* **TASK TO COMPLETE**
The expected output is the exact lines from the one containing "بامیان کې د طالبانو د والي ویاند په" through the end of the data, inclusive, and nothing else.

(Stored data entries)

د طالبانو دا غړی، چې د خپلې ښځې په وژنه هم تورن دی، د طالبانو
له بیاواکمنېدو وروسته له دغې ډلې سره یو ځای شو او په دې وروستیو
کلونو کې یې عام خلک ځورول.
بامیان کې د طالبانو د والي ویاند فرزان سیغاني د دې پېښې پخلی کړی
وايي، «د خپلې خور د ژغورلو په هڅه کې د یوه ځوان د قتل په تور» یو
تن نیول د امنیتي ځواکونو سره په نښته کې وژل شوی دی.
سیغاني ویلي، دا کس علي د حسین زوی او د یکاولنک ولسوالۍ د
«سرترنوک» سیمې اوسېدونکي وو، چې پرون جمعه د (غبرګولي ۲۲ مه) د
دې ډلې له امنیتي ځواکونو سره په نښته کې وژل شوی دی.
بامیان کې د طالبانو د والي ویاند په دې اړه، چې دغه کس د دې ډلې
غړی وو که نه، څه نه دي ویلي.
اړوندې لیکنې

* **SOLUTION FOR THIS PROBLEM**
بامیان کې د طالبانو د والي ویاند په دې اړه، چې دغه کس د دې ډلې
غړی وو که نه، څه نه دي ویلي.
اړوندې لیکنې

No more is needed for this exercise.